Dizco, Inc. v. KentonAnnotate this Case
313 N.W.2d 268 (1981)
210 Neb. 141
DIZCO, INC., a corporation, Appellant, v. Genevieve KENTON, Appellee.
Supreme Court of Nebraska.
December 11, 1981.
*269 Kelley, Wallace, Scritsmier, Moore, Romatzke & Byrne, P. C., and Royce E. Norman, North Platte, for appellant.
William S. Dill of Quigley, Dill & Quigley, Valentine, for appellee.
Heard before KRIVOSHA, C. J., WHITE, and HASTINGS, JJ., and RIST and CAPORALE, District Judges.
RIST, District Judge.
This case involves a collision on U.S. Highway 83 northeast of Thedford, Nebraska, between a truck tractor owned by plaintiff and a horse owned by defendant. The accident occurred March 21, 1978, at approximately 2 a. m., as the truck, hauling United States mail, was proceeding south on the highway. Plaintiff sought to recover the damages to his vehicle and the rental value of replacement equipment during repair. Defendant counterclaimed for the loss of her horse. The case was tried to a jury, resulting in a verdict of no recovery by either party. Plaintiff appeals to this court.
Plaintiff's principal assignments of error are the failure of the trial court to properly *270 instruct the jury on defendant's duty to confine her livestock and in submitting the issue of plaintiff's contributory negligence to the jury.
With respect to defendant's duty to confine livestock, plaintiff submitted the following instruction: "The owner of livestock has a duty to exercise a high degree of care to confine them to prevent them from being unattended upon a public arterial highway. If the owner knows or, in the exercise of ordinary care, should know that any of her livestock are unattended upon a public arterial highway, it is her duty to exercise a high degree of care to round them up and confine them."
The trial court refused this instruction and gave the following instruction to the jury: "The owner of domestic animals has the duty to exercise ordinary care to confine his livestock to prevent them from being unattended upon the public highway. The principal test is whether or not he should reasonably have foreseen that any of his livestock would be upon the highway and the occurrence of such an accident; and if the owner knows, or in the exercise of ordinary diligence, should have known that any of his livestock were unattended upon the highway, it is his duty to exercise ordinary care to round them up and confine them."

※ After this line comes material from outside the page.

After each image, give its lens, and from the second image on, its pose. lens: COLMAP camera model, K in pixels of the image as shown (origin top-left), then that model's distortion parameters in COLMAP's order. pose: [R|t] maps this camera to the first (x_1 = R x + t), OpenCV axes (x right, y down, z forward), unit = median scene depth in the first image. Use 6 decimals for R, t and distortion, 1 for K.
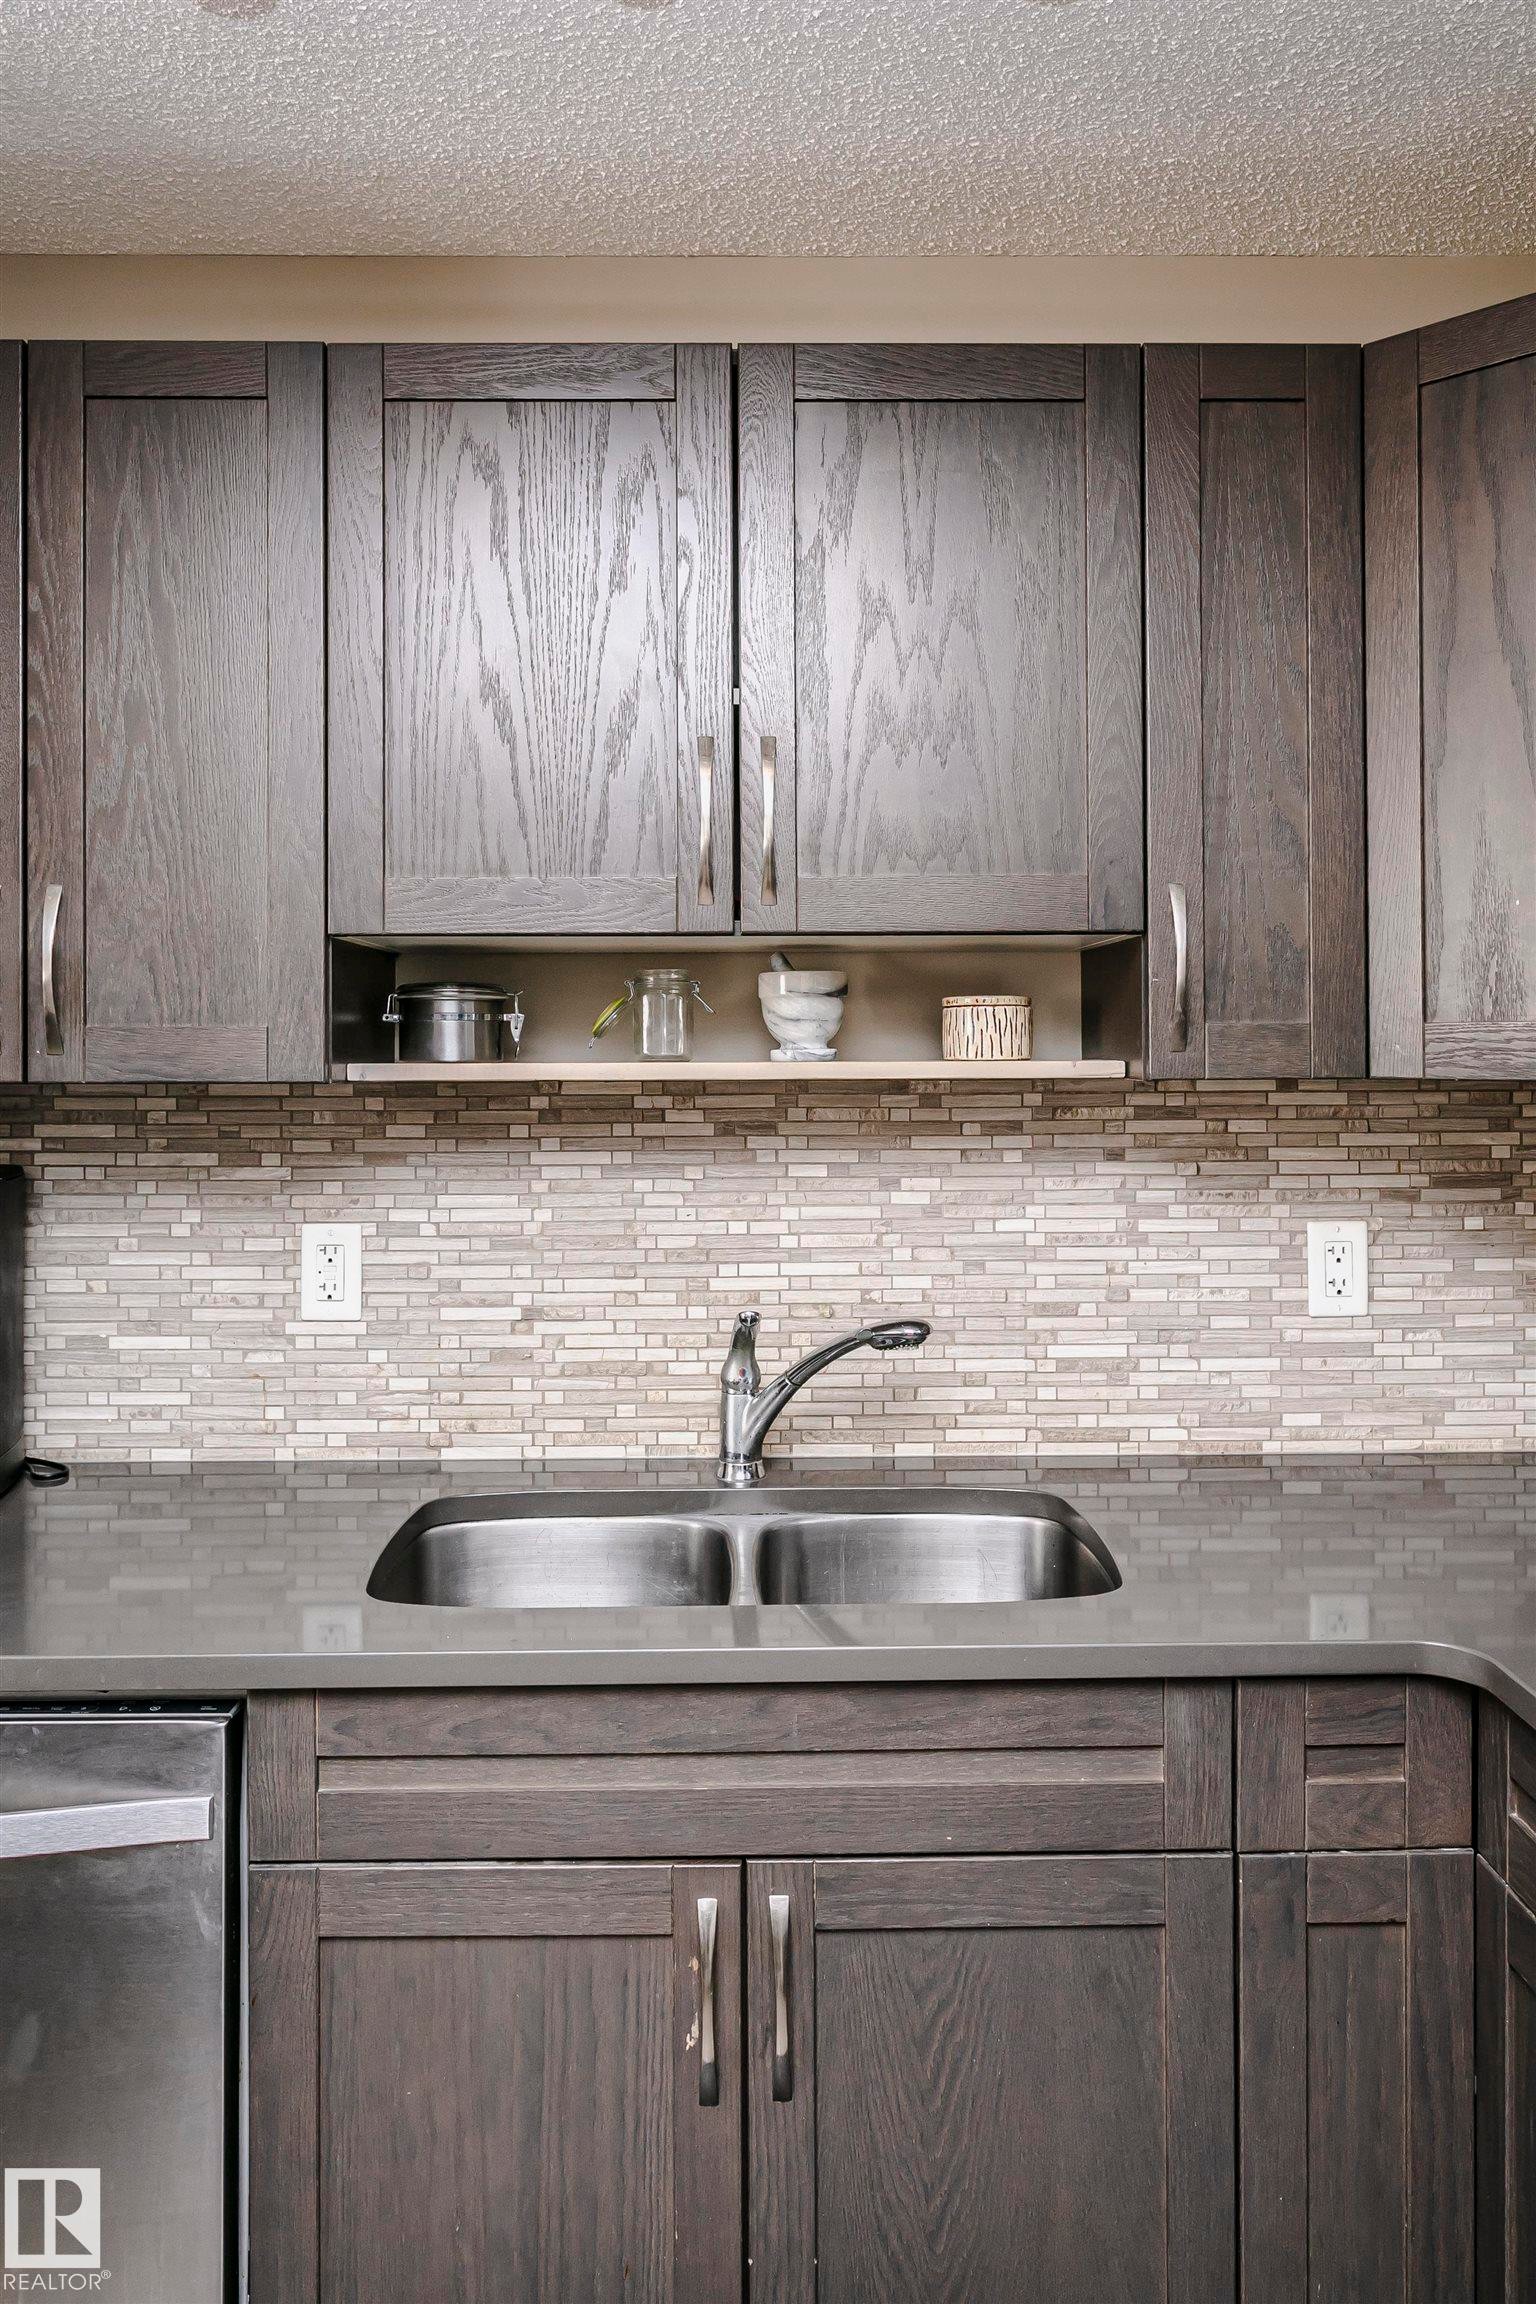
lens RADIAL K [[1737.9, 0, 773.6], [0, 1737.9, 1058.0], [0, 0, 1]] dist [-0.007945, 0.001881]
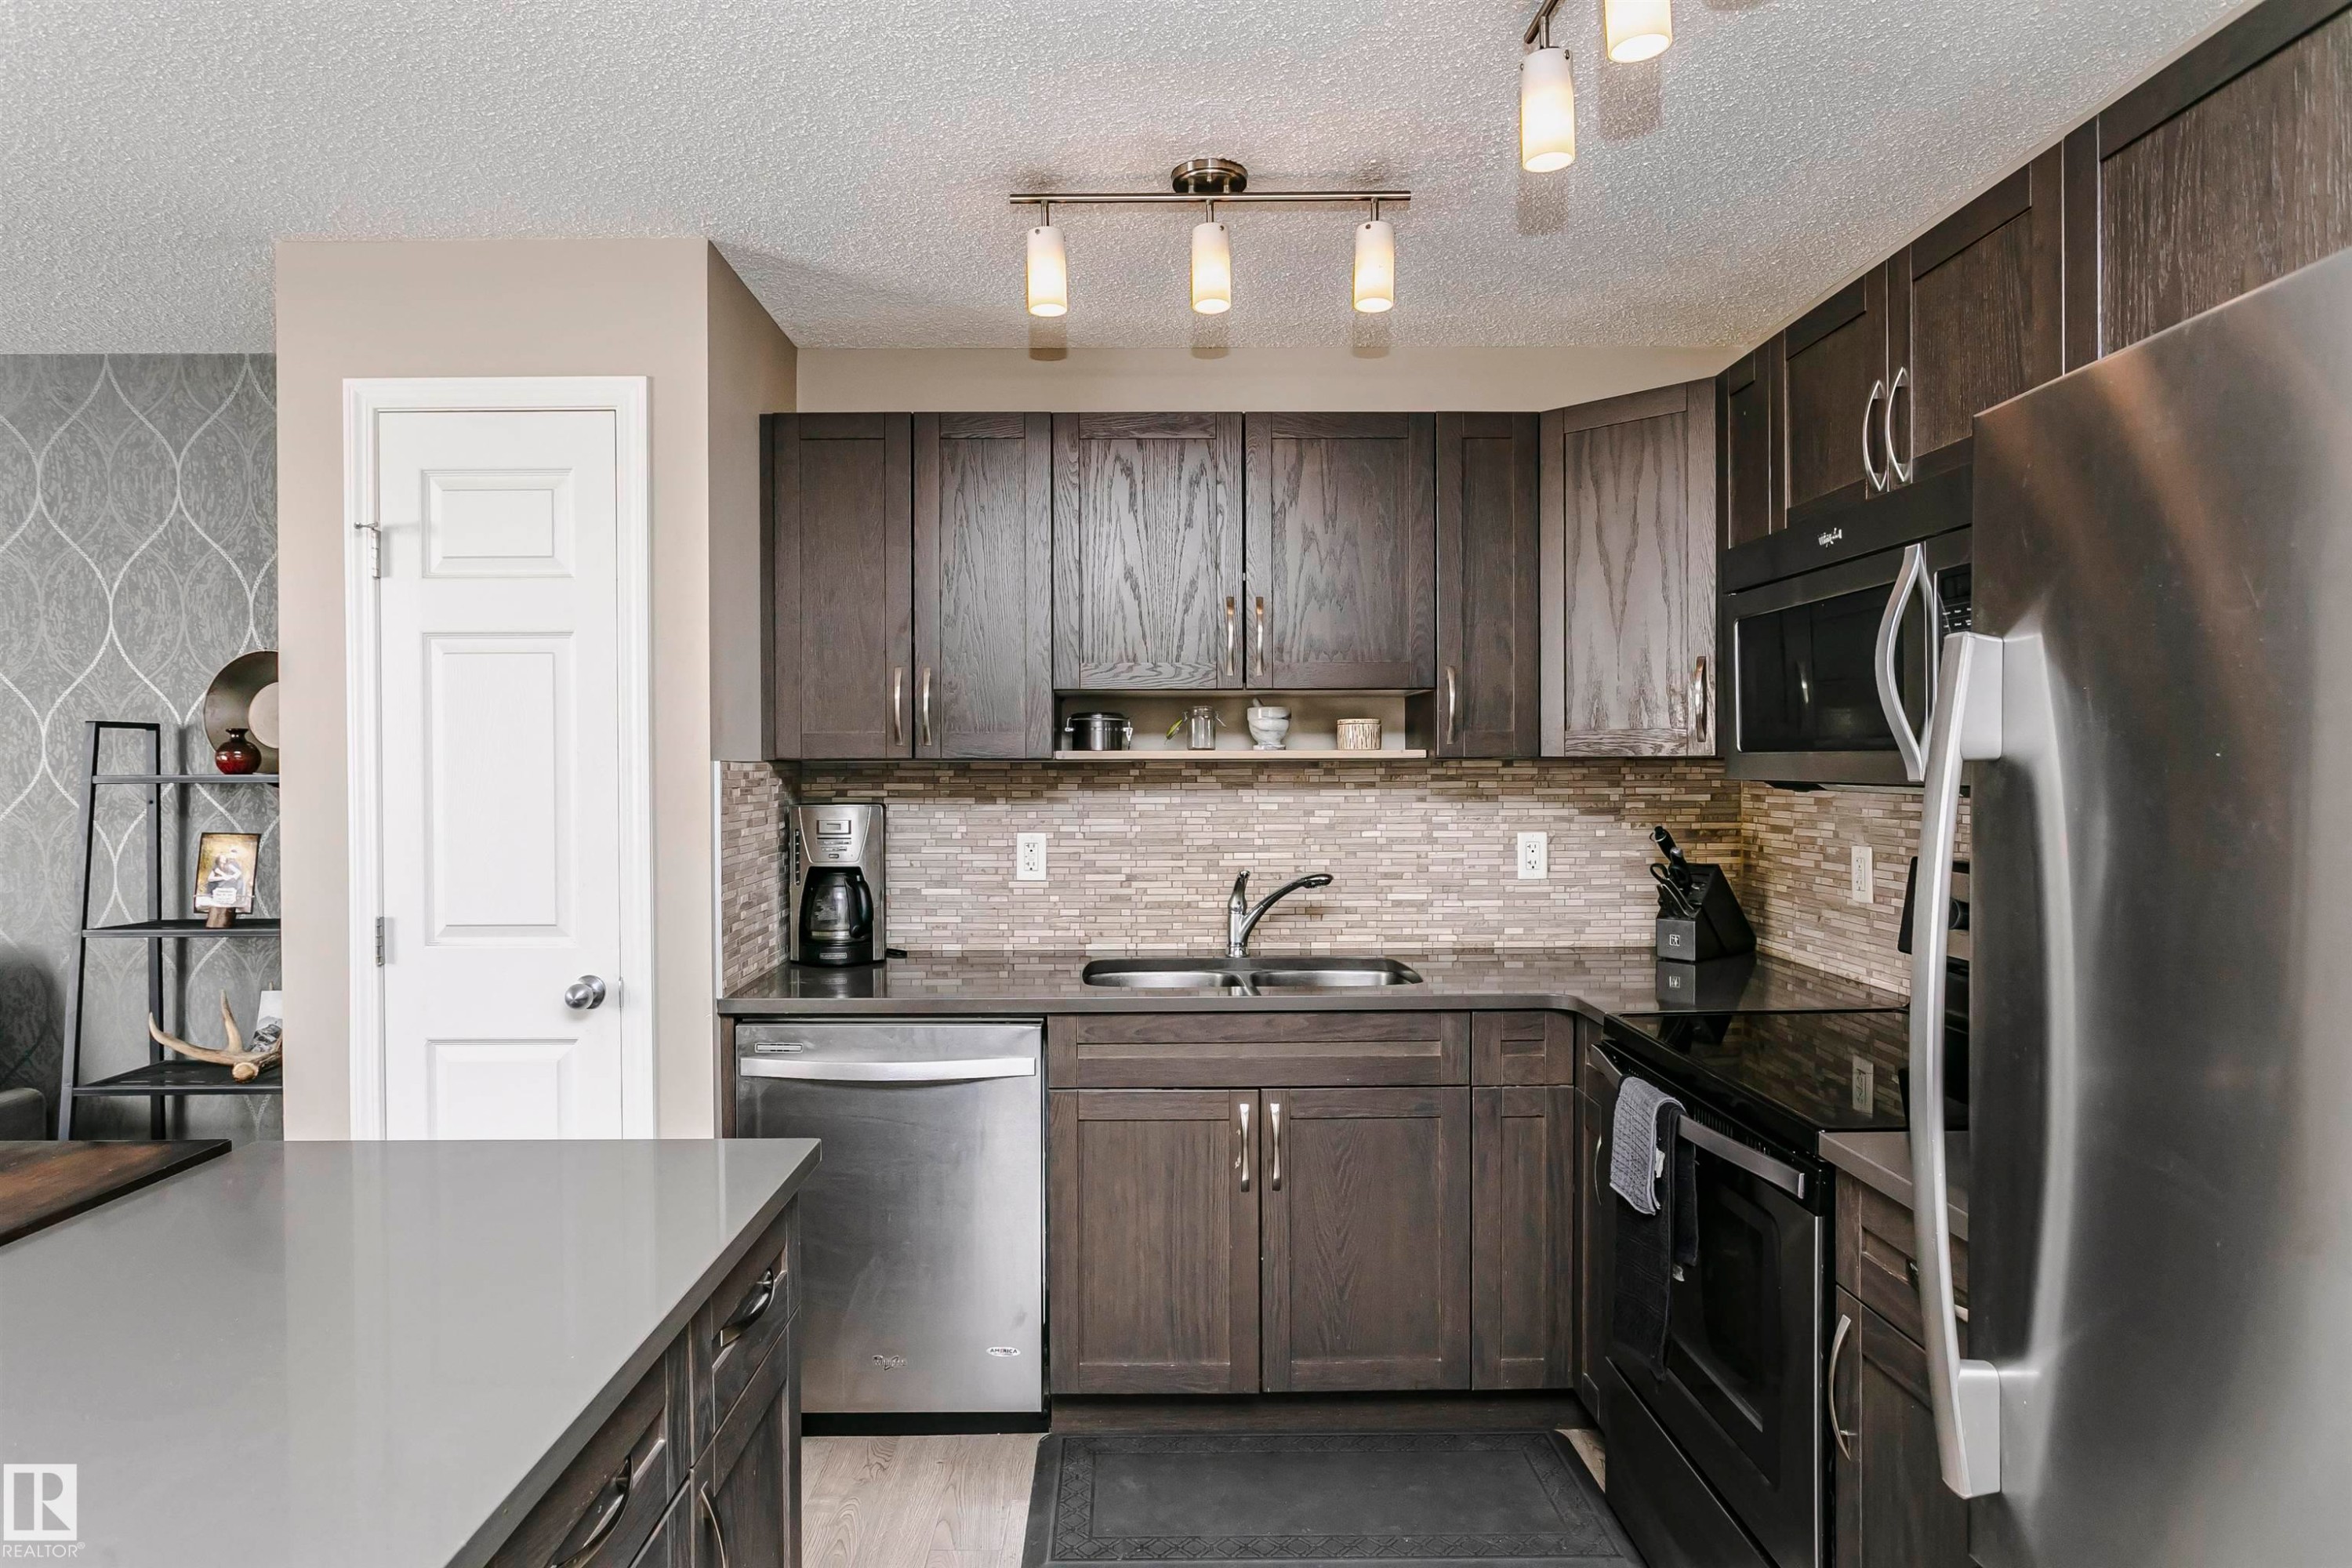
lens RADIAL K [[1292.0, 0, 1169.6], [0, 1292.0, 793.8], [0, 0, 1]] dist [-0.007177, -0.000899]
pose [[0.999998, 0.000536, -0.002015, -0.100880], [-0.000503, 0.999868, 0.016268, 0.028792], [0.002024, -0.016267, 0.999866, -0.544039]]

The instruction of the trial court was correct. The duty of ordinary care in such situations is well established in Nebraska. Traill v. Ostermeier, 140 Neb. 432, 300 N.W. 375 (1941); Countryman v. Ronspies, 180 Neb. 76, 141 N.W.2d 425 (1966). The higher duty sought by plaintiff is not the law of this state, and we decline to make it so.
With respect to the issue of plaintiff's contributory negligence, the trial court submitted to the jury the following allegations respecting plaintiff's driver: failure to keep a proper lookout; failure to exercise reasonable control; and excessive speed. A brief summary of the evidence is in order.
The record reflects a hard-topped two-lane highway with a gradual slope downward from the north of approximately a quarter of a mile to the point of collision. The highway was clear, although there was snow in the pastures and fence areas. No condition existed restricting visibility other than darkness. The driver testified to a speed of 55 to 56 miles per hour at the time of the accident. He was familiar with the road and with the fact that deer sometimes appeared on the highway in this area. Just before the accident he saw a white horse on the left side of the road and then a dark horse on the highway, which he struck. He did not apply his brakes either before or after the collision. The horse was killed, and the body found approximately 189 feet south of the point of collision. The left front of the truck tractor was substantially damaged.
The above evidence warranted the submission to the jury of the allegations of contributory negligence noted above. Where reasonable minds may draw different conclusions as to whether or not acts of negligence charged have been proved, the case must be submitted to the jury for decision. Countryman v. Ronspies, supra.
It follows from what we have said that the trial court was also correct in overruling plaintiff's motion for directed verdict on liability and damages and plaintiff's motion for judgment notwithstanding the verdict.
Accordingly, the judgment of the trial court is affirmed.